# assurance pour ipad



## pak-boy57 (29 Avril 2011)

bonjour, 
je viens de commander l'iPad 2 et je cherche une assurance voici ce que jai trouver 
http://www.garantie-privee.com/
l'assurance Ipad 2 qui a une valeurs de 609 euros me revient 54.99  pour 24 mois soit 2.29 eur par mois 
qu'en pensez ? je ne trouve aucun avis sur ce site mais apparament la presse en dit du bien. il est meme passer dans Capital le 3 avril sur M6 
on peut assurer le materiel jusqu'a un mois apres l'achat


----------



## drs (29 Avril 2011)

bah à première vue ça a l'air pas mal...
j'ai parcouru les conditions  générales et rien ne m'a choqué.


----------



## Steevo55 (29 Avril 2011)

Complètement inutile pour ma part

---------- Nouveau message ajouté à 20h42 ---------- Le message précédent a été envoyé à 20h39 ----------

Ah j'avais pas vu c'est une casse et vol, prends là, déclaration dans 1 an à la police pour un vol, tu auras un tout nouvel ipad 3... (en plus de revendre ton ipad 2)


----------



## cmonta (29 Avril 2011)

Steevo55 a dit:


> Ah j'avais pas vu c'est une casse et vol, prends là, déclaration dans 1 an à la police pour un vol, tu auras un tout nouvel ipad 3... (en plus de revendre ton ipad 2)

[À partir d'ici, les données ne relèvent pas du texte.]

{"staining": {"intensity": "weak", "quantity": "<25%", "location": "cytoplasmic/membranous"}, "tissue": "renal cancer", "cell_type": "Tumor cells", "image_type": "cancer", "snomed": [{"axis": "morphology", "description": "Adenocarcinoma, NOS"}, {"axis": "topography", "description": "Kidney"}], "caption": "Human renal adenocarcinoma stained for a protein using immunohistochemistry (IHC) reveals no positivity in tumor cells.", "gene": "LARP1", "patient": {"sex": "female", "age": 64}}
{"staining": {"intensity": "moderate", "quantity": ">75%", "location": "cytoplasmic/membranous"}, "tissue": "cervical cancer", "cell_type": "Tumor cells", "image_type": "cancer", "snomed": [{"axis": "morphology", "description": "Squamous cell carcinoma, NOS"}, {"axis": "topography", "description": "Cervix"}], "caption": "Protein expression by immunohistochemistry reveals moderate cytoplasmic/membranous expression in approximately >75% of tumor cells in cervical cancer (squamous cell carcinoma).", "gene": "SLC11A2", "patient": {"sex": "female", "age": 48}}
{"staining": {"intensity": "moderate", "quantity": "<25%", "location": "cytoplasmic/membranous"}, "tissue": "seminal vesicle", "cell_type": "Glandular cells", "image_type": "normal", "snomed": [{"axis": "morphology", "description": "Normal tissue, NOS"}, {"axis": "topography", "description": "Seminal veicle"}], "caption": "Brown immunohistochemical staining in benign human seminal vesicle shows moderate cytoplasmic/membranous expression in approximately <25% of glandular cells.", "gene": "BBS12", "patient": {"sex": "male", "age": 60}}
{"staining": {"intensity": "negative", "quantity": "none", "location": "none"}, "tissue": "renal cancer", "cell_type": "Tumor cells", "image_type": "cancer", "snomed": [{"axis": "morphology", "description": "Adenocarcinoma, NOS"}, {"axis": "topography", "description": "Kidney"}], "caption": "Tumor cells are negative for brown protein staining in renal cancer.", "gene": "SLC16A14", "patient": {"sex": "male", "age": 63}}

Voilà un magnifique conseil :mouais:


----------



## Lefenmac (30 Avril 2011)

Steevo55 a dit:


> Complètement inutile pour ma part
> 
> ---------- Nouveau message ajouté à 20h42 ---------- Le message précédent a été envoyé à 20h39 ----------
> 
> Ah j'avais pas vu c'est une casse et vol, prends là, déclaration dans 1 an à la police pour un vol, tu auras un tout nouvel ipad 3... (en plus de revendre ton ipad 2)




Si c'es de l'humour c'est pas drôle, si ça n'en est pas c'est pitoyable comme conseil....


----------



## Deleted member 284611 (30 Avril 2011)

C'est surtout illégal...


----------



## Steevo55 (1 Mai 2011)

C'était de l'ironie, ma première réponse était la seule à prendre en compte


----------



## rexet (2 Mai 2011)

Ca me parait être un excellent prix ton assurance là !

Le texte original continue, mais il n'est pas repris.